Bien qu’un tribunal ne se soit pas encore clairement prononcé sur le fait que la pandémie justifie un préavis plus long, certaines décisions ont laissé entendre une volonté de la prendre en compte en tant que facteur pour allonger les préavis. Les tribunaux n’ont cependant pas encore invoqué la COVID-19 pour justifier l’imposition de préavis qui sont d’une durée disproportionnée ou autrement en dehors des limites du caractère raisonnable.

Dans l’affaire Iriotakis v Peninsula Employment Services Limited, pour évaluer le préavis approprié, la Cour supérieure de justice de l’Ontario a souligné que la pandémie était susceptible d’avoir des répercussions négatives sur la recherche d’emploi du plaignant et a conclu que les parties auraient dû raisonnablement s’attendre à ce qu’elle ait de telles répercussions lorsqu’il a été mis fin à son emploi à la fin mars 2020. Toutefois, bien que la COVID-19 eût été un facteur dans l’évaluation du préavis, la cour ne l’a pas prise en compte à l’exclusion de tous les autres facteurs, recommandant plutôt une approche équilibrée qui prenait en compte tous les facteurs pertinents.

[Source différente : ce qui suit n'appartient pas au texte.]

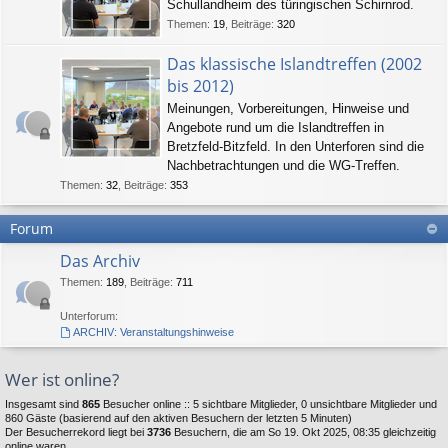
Schullandheim des türingischen Schirnrod.
Themen
:
19
,
Beiträge
:
320
Das klassische Islandtreffen (2002
bis 2012)
Meinungen, Vorbereitungen, Hinweise und
Angebote rund um die Islandtreffen in
Bretzfeld-Bitzfeld. In den Unterforen sind die
Nachbetrachtungen und die WG-Treffen.
Themen
:
32
,
Beiträge
:
353
Forum
Das Archiv
Themen
:
189
,
Beiträge
:
711
Unterforum:
ARCHIV: Veranstaltungshinweise
Wer ist online?
Insgesamt sind
865
Besucher online :: 5 sichtbare Mitglieder, 0 unsichtbare Mitglieder und
860 Gäste (basierend auf den aktiven Besuchern der letzten 5 Minuten)
Der Besucherrekord liegt bei
3736
Besuchern, die am So 19. Okt 2025, 08:35 gleichzeitig
online waren.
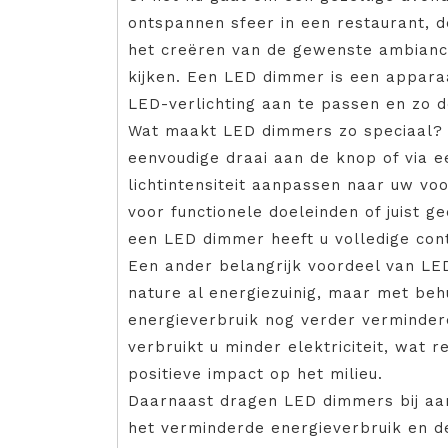
ontspannen sfeer in een restaurant, de 
het creëren van de gewenste ambian
kijken. Een LED dimmer is een appara
LED-verlichting aan te passen en zo 
Wat maakt LED dimmers zo speciaal? Te
eenvoudige draai aan de knop of via e
lichtintensiteit aanpassen naar uw voo
voor functionele doeleinden of juist g
een LED dimmer heeft u volledige cont
Een ander belangrijk voordeel van LE
nature al energiezuinig, maar met be
energieverbruik nog verder verminder
verbruikt u minder elektriciteit, wat 
positieve impact op het milieu.
Daarnaast dragen LED dimmers bij aan
het verminderde energieverbruik en 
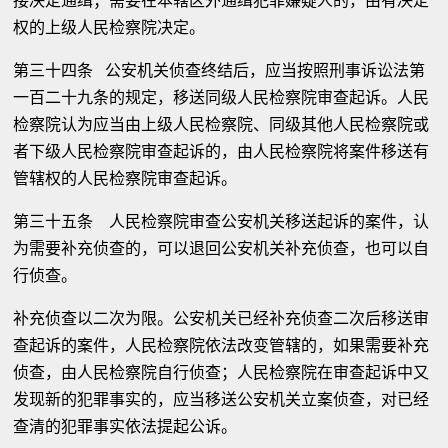
接决定通缉；需要在本辖区外通缉犯罪嫌疑人的，由有决定
权的上级人民检察院决定。
第三十四条 公安机关侦查终结后，应当按照刑事诉讼法第
一百二十九条的规定，移送同级人民检察院审查起诉。人民
检察院认为应当由上级人民检察院、同级其他人民检察院或
者下级人民检察院审查起诉的，由人民检察院将案件移送有
管辖权的人民检察院审查起诉。
第三十五条 人民检察院审查公安机关移送起诉的案件，认
为需要补充侦查的，可以退回公安机关补充侦查，也可以自
行侦查。
补充侦查以二次为限。公安机关已经补充侦查二次后移送审
查起诉的案件，人民检察院依法改变管辖的，如果需要补充
侦查，由人民检察院自行侦查；人民检察院在审查起诉中又
发现新的犯罪事实的，应当移送公安机关立案侦查，对已经
查清的犯罪事实依法提起公诉。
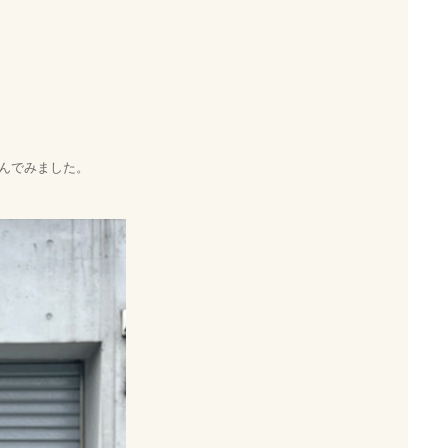
んでみました。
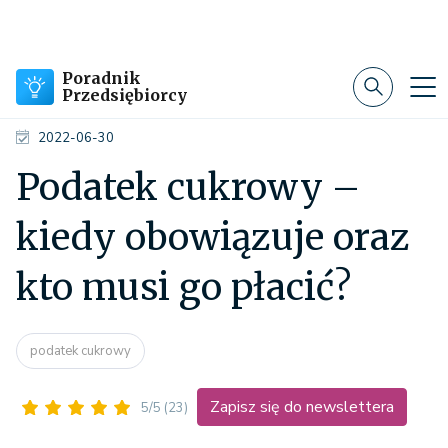
Poradnik
Przedsiębiorcy
2022-06-30
Podatek cukrowy –
kiedy obowiązuje oraz
kto musi go płacić?
podatek cukrowy
Zapisz się do newslettera
5/5
(23)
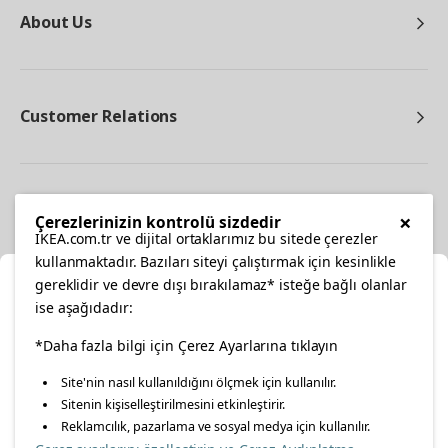
About Us
Customer Relations
Other
×
Çerezlerinizin kontrolü sizdedir
IKEA.com.tr ve dijital ortaklarımız bu sitede çerezler
kullanmaktadır. Bazıları siteyi çalıştırmak için kesinlikle
gereklidir ve devre dışı bırakılamaz* isteğe bağlı olanlar
Cl
ise aşağıdadır:
Select Location
facebook
*Daha fazla bilgi için Çerez Ayarlarına tıklayın
twitter
instagram
pinterest
youtube
Site'nin nasıl kullanıldığını ölçmek için kullanılır.
Please select to see the content specific to your delivery
Sitenin kişiselleştirilmesini etkinleştirir.
linkedin
location for your orders from Online Store.
Reklamcılık, pazarlama ve sosyal medya için kullanılır.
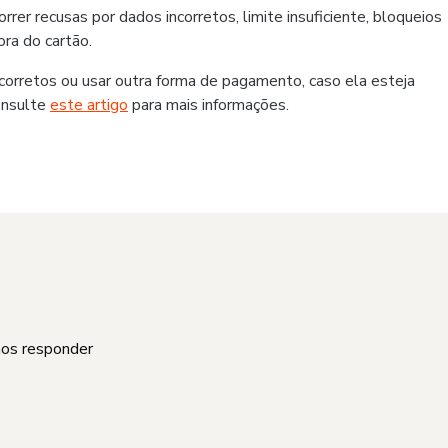
er recusas por dados incorretos, limite insuficiente, bloqueios
ra do cartão.
rretos ou usar outra forma de pagamento, caso ela esteja
onsulte
este artigo
para mais informações.
mos responder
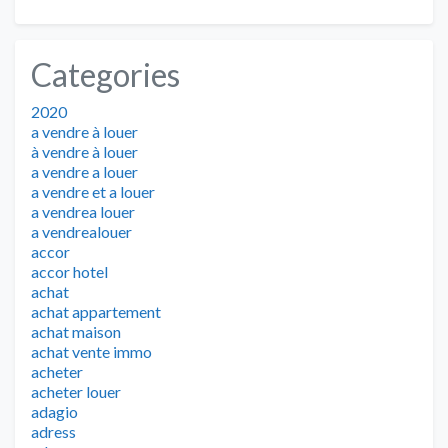
Categories
2020
a vendre à louer
à vendre à louer
a vendre a louer
a vendre et a louer
a vendrea louer
a vendrealouer
accor
accor hotel
achat
achat appartement
achat maison
achat vente immo
acheter
acheter louer
adagio
adress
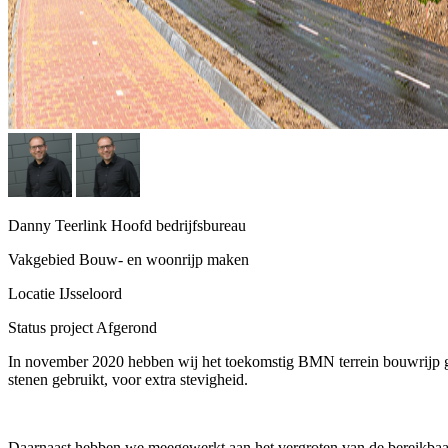
Danny Teerlink
Hoofd bedrijfsbureau
Vakgebied
Bouw- en woonrijp maken
Locatie
IJsseloord
Status project
Afgerond
In november 2020 hebben wij het toekomstig BMN terrein bouwrijp g
stenen gebruikt, voor extra stevigheid.
Daarnaast hebben we meegewerkt aan het vergroten van de bereikbaar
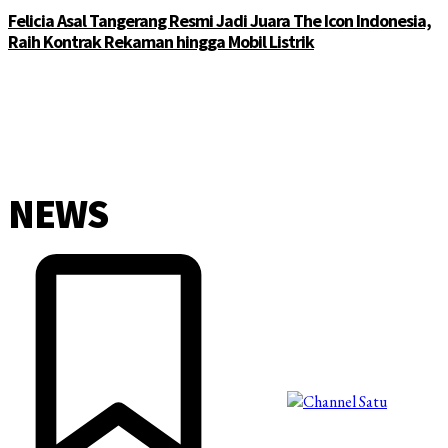
Felicia Asal Tangerang Resmi Jadi Juara The Icon Indonesia,
Raih Kontrak Rekaman hingga Mobil Listrik
NEWS
©2025 Copyright - Channel Satu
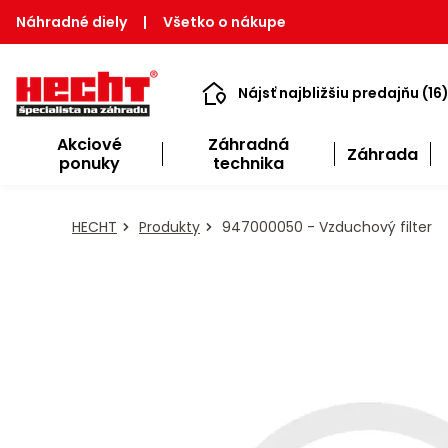
Náhradné diely
|
Všetko o nákupe
Nájsť najbližšiu predajňu (16
Akciové
Záhradná
Záhrada
ponuky
technika
HECHT
Produkty
947000050 - Vzduchový filter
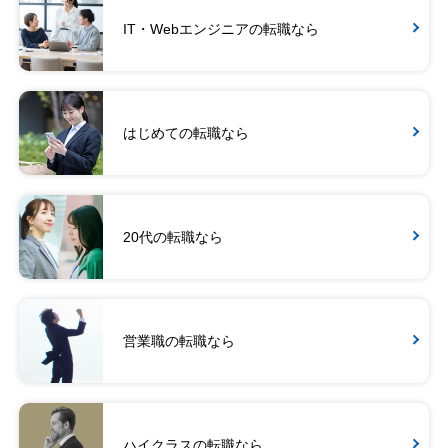
IT・Webエンジニアの転職なら
はじめての転職なら
20代の転職なら
営業職の転職なら
ハイクラスの転職なら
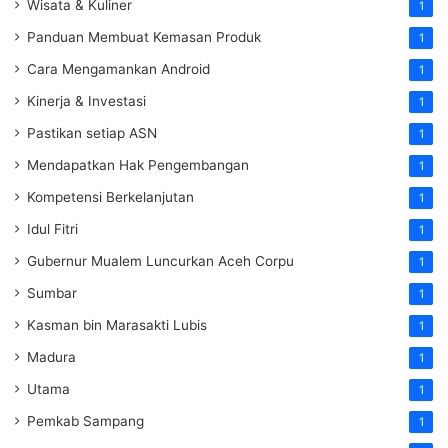
Wisata & Kuliner
1
Panduan Membuat Kemasan Produk
1
Cara Mengamankan Android
1
Kinerja & Investasi
1
Pastikan setiap ASN
1
Mendapatkan Hak Pengembangan
1
Kompetensi Berkelanjutan
1
Idul Fitri
1
Gubernur Mualem Luncurkan Aceh Corpu
1
Sumbar
1
Kasman bin Marasakti Lubis
1
Madura
1
Utama
1
Pemkab Sampang
1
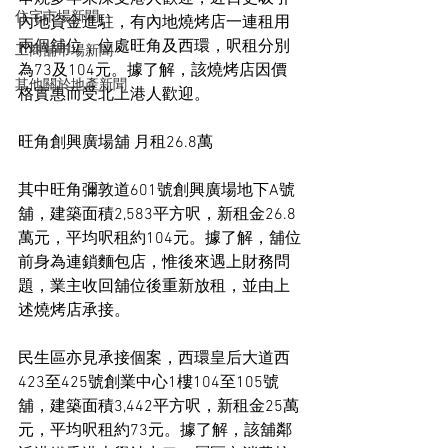
住宅市場新聞
內地資金進駐，有內地燒烤店一連租用
兩個舖位，位處旺角及西環，呎租分別
工商舖市場新聞
為73及104元。據了解，該燒烤店因價
其他關於地產新聞
格實惠而受北上港人歡迎。
旺角創興廣場舖 月租26.8萬
其中旺角彌敦道601號創興廣場地下A號
舖，建築面積2,583平方呎，新租金26.8
萬元，平均呎租約104元。據了解，舖位
前身為連鎖麵包店，惟後來遇上財務問
題，業主收回舖位後重新放租，並由上
述燒烤店承接。
民生區亦見承接個案，西環皇后大道西
423至425號創業中心1樓104至105號
舖，建築面積3,442平方呎，新租金25萬
元，平均呎租約73元。據了解，該舖鄰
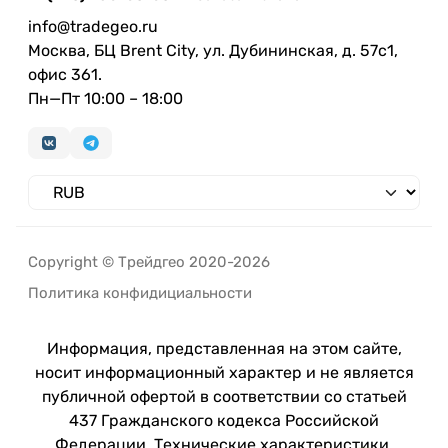
info@tradegeo.ru
Москва, БЦ Brent City, ул. Дубининская, д. 57с1,
офис 361.
Пн—Пт 10:00 – 18:00
Copyright © Трейдгео 2020-2026
Политика конфидициальности
Информация, представленная на этом сайте,
носит информационный характер и не является
публичной офертой в соответствии со статьей
437 Гражданского кодекса Российской
Федерации. Технические характеристики,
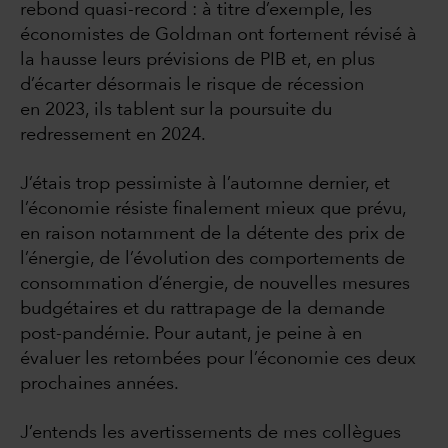
rebond quasi-record : à titre d’exemple, les
économistes de Goldman ont fortement révisé à
la hausse leurs prévisions de PIB et, en plus
d’écarter désormais le risque de récession
en 2023, ils tablent sur la poursuite du
redressement en 2024.
J’étais trop pessimiste à l’automne dernier, et
l’économie résiste finalement mieux que prévu,
en raison notamment de la détente des prix de
l’énergie, de l’évolution des comportements de
consommation d’énergie, de nouvelles mesures
budgétaires et du rattrapage de la demande
post-pandémie. Pour autant, je peine à en
évaluer les retombées pour l’économie ces deux
prochaines années.
J’entends les avertissements de mes collègues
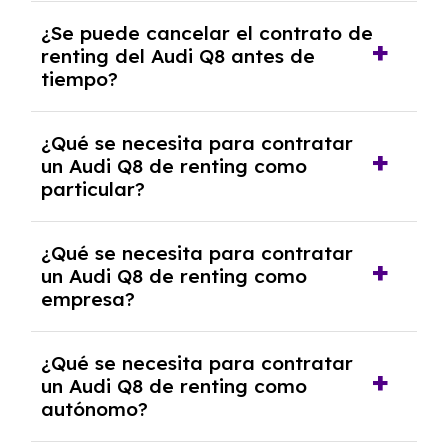
No, con el renting tienes la ventaja de que no
¿Se puede cancelar el contrato de
tendrás que pagar ningún tipo de entrada
renting del Audi Q8 antes de
salvo en casos que lo exija el proveedor
tiempo?
debido al resultado del estudio de viabilidad
económica.
Generalmente, puedes rescindir el contrato,
¿Qué se necesita para contratar
pero puede haber penalizaciones por
un Audi Q8 de renting como
cancelación anticipada. Es importante revisar
particular?
las condiciones del contrato y hablar con un
experto que te asesore.
Se requiere DNI/NIE, justificante de ingresos
¿Qué se necesita para contratar
y, en algunos casos, una consulta de solvencia
un Audi Q8 de renting como
crediticia y un pago inicial.
empresa?
Necesitarás el CIF de la empresa,
¿Qué se necesita para contratar
documentación financiera y, en algunos
un Audi Q8 de renting como
casos, un informe de solvencia de la empresa
autónomo?
y un pago inicial.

Bien qu’il semble évident que les tribunaux sont disposés à considérer la pandémie comme un facteur dans l’évaluation des préavis raisonnables, ils ne le feront que lorsqu’il sera justifié de le faire selon les circonstances de l’affaire. Plus particulièrement, des tribunaux ont refusé de prendre en compte la pandémie en tant que facteur pour établir un préavis raisonnable lorsque la cessation d’emploi a eu lieu avant la pandémie.

Dans l’affaire Yee v Hudson’s Bay Company, la Cour supérieure de justice de l’Ontario a examiné le cas d’un employé de la direction congédié en août 2019, avant la pandémie. Le plaignant faisait valoir que la conjoncture économique causée par la pandémie compliquait la tâche de trouver un nouvel emploi et justifiait par conséquent l’imposition d’un préavis plus long. La cour a réfuté cet argument, soutenant en définitive que le préavis approprié doit être établi selon les circonstances qui existaient au moment de la cessation d’emploi.

La Cour supérieure de justice de l’Ontario est parvenue à une décision similaire dans l’affaire Nahum v Honeycomb Hospitality Inc., où la cour n’a pas tenu compte des effets de la pandémie puisque l’employée avait été congédiée avant le début de celle-ci. Bien que la pandémie fût susceptible d’avoir influé sur la recherche d’emploi de l’employée (et par conséquent, sur ses efforts d’atténuation), comme il s’agissait d’un facteur qui ne pouvait pas avoir été prévu au moment de la cessation d’emploi, la cour ne l’a pas incluse dans son analyse du préavis raisonnable.

Ainsi, le ralentissement économique engendré par la pandémie ne sera pris en compte pour évaluer les préavis raisonnables que lorsqu’elle était raisonnablement prévisible par les parties au moment de la cessation d’emploi. Sinon, elle ne peut être prise en compte que pour évaluer les efforts d’atténuation, puisque les tribunaux ont conclu que la pandémie constitue un facteur susceptible de rendre la recherche d’emploi plus difficile. 

À retenir

  • La pandémie de COVID-19 est susceptible de toucher, et même d’allonger, les préavis accordés aux employés congédiés pendant la pandémie. La pandémie ne sera toutefois pas prise en compte à l’exclusion d’autres facteurs ni n’est susceptible de justifier l’imposition d’un préavis d’une durée disproportionnée. 
  • La jurisprudence à ce jour indique que la pandémie n’est pas susceptible d’être considérée comme un facteur pour évaluer le préavis d’employés dont il a été mis fin à l’emploi avant la pandémie. Dans de tels cas, la pandémie peut être considérée comme un facteur pour évaluer le caractère raisonnable des efforts d’atténuation d’un employé.